Oh, the Horror! AMC Loews Harvard Square has closed for good
As Back Bay resident Julia Miller strolled by the AMC Loews Harvard Square in Cambridge, she noticed a message on the marquis above that said, “1925-2012 Thank you & good-bye.”
Sunday marked the tiny theater’s final business day, which came as a surprise to Miller, and other who frequented the multiplex for their film fixes.
“This is such a bummer.
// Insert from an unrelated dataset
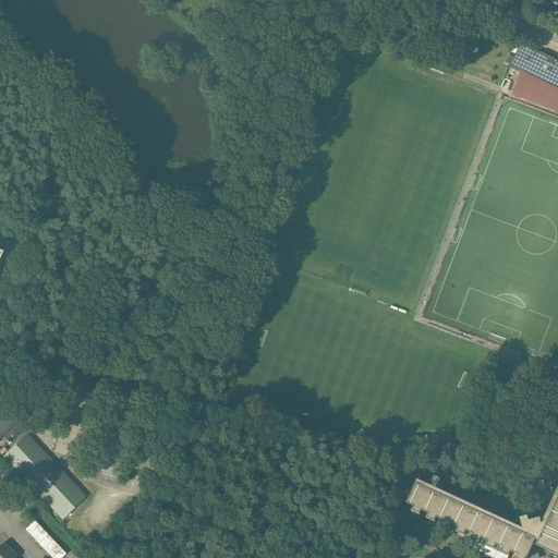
[(557,0),(546,0),(544,5),(557,14),(557,0)]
Why are they closing?” Miller asked.
While the specific reasons are unclear, AMC Spokesman Ryan Noonan said the company continually strives to upgrade the quality of its theater circuit by adding new screens and disposing of old ones through closures and sales.
“We do, however, look at our theaters on an individual basis and we have decided to sell the AMC Harvard Square 5,” Noonan said.
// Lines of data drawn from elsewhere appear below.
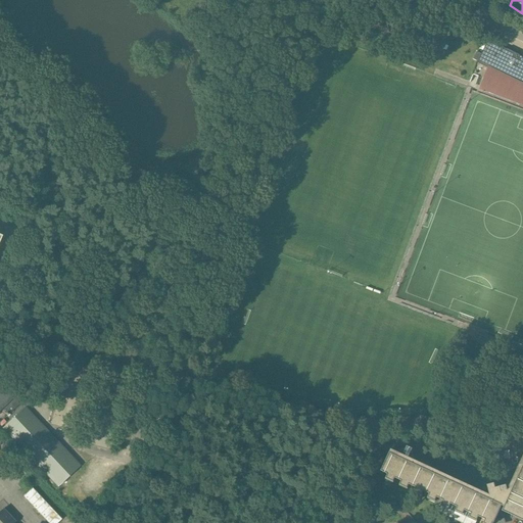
[(522,57),(488,41),(477,63),(522,85),(522,57)]
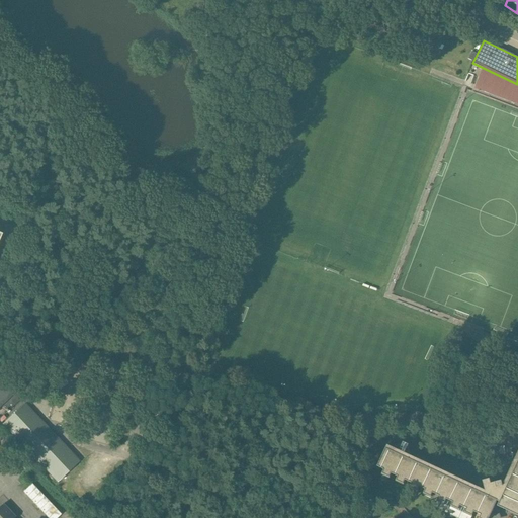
[(23,385),(4,365),(4,366),(0,369),(0,406),(1,405),(7,411),(27,393),(22,386),(23,385)]
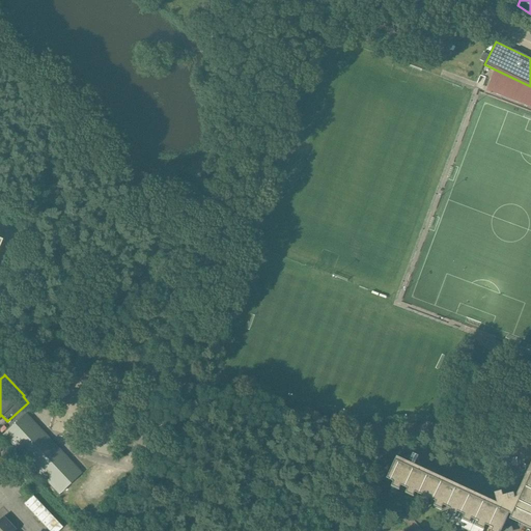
[(3,435),(58,494),(81,473),(26,413),(3,435)]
Noonan recommended that residents head to the Boston Common theater, roughly five miles away, but for many cinephiles, it just won’t be the same.
“Once I was in the doors, it had sort of this feeling of being just a little bit more authentic. It had this ability to draw you back to what the movie-going experience used to be like,” said Greg Epstein, who has visited the theater numerous times. “It was this very ambivalent feeling of, ‘Wow, a movie theater can create a sense of community.’ I’d say I feel a certain melancholy looking up at the sign and seeing 1925-2012; it’s really done. If we want movies I guess we have to go to big movie theaters, and if we want a sense of community I guess we are just going to have to get that somewhere else.”
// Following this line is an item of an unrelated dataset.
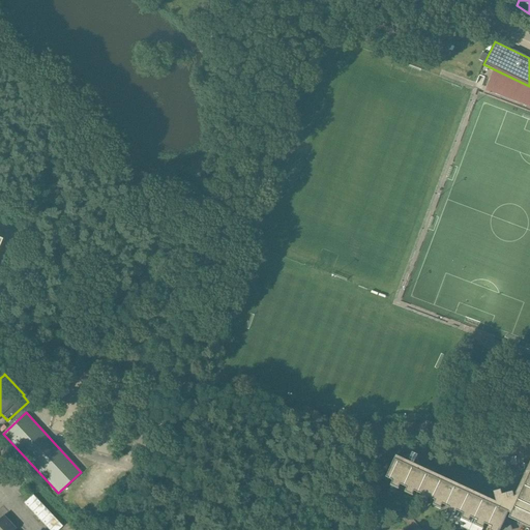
[(476,524),(484,528),(486,524),(492,527),(493,527),(491,529),(501,529),(503,526),(503,528),(509,526),(507,518),(509,512),(512,513),(510,518),(529,527),(529,465),(516,497),(513,492),(503,495),(502,490),(495,492),(497,502),(398,455),(387,477),(393,480),(393,481),(392,486),(400,489),(402,484),(408,488),(406,492),(414,495),(415,491),(422,494),(420,498),(428,502),(430,498),(436,501),(434,505),(442,508),(444,504),(450,507),(448,511),(455,514),(458,510),(465,513),(463,518),(470,522),(472,518),(478,521),(476,524)]
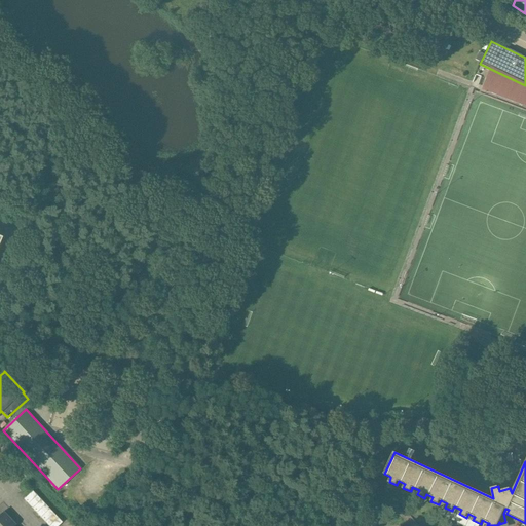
[(48,525),(58,525),(62,522),(33,491),(24,499),(48,525)]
In addition to new releases, the theater hosted a weekly showing of “The Rocky Horror Picture Show” every Saturday at midnight, a tradition that has gone strong since 1984, when the showings moved from Boston’s Exeter Street Theater.
The screening was accompanied by a live performance by Full Body Cast, a rotating group of actors who performed along with the film.
“We have our regulars who are there every week without fail,” said Gary Greenbaum, assistant director of the Rocky Horror Picture Show. “They love it because its fun, it’s different, and it’s not a main stream crowd. If you have trouble finding places to fit in, Rocky is a good place to fit in.”
Greenbaum estimates that about 10 percent of the crowd show up dressed like the film’s iconic characters, and another 10 percent come decked out in their own brand of risque attire.
Fans of the cult classic showed up in full force at the last show Saturday night, which sold out 500 seats.
The show wrapped up about 3 a.m., Greenbaum said, with loyal fans of the cult classic choosing to linger behind as the credits rolled and the cast blasted Journey’s “Don’t Stop Believing.”
“It was very sad. The entire audience stayed and sang it with us. Five-hundred people just standing, singing,” Greenbaum said.
But it’s not all sad news for those fans, because the show will go on at AMC Loews Boston Common 19.
The first performance will be on Aug. 4 at 12:30 a.m.
Greenbaum said he believes that the shiny new venue will not have an effect on the feel of the show.
“We are a separate entity. Even though we were at an art house theater, it was still an AMC theater. We’ve never had a corporate vibe forced on us. As long as the manager wants us there, and the theater enjoys us, then the vibe of the show is fine.”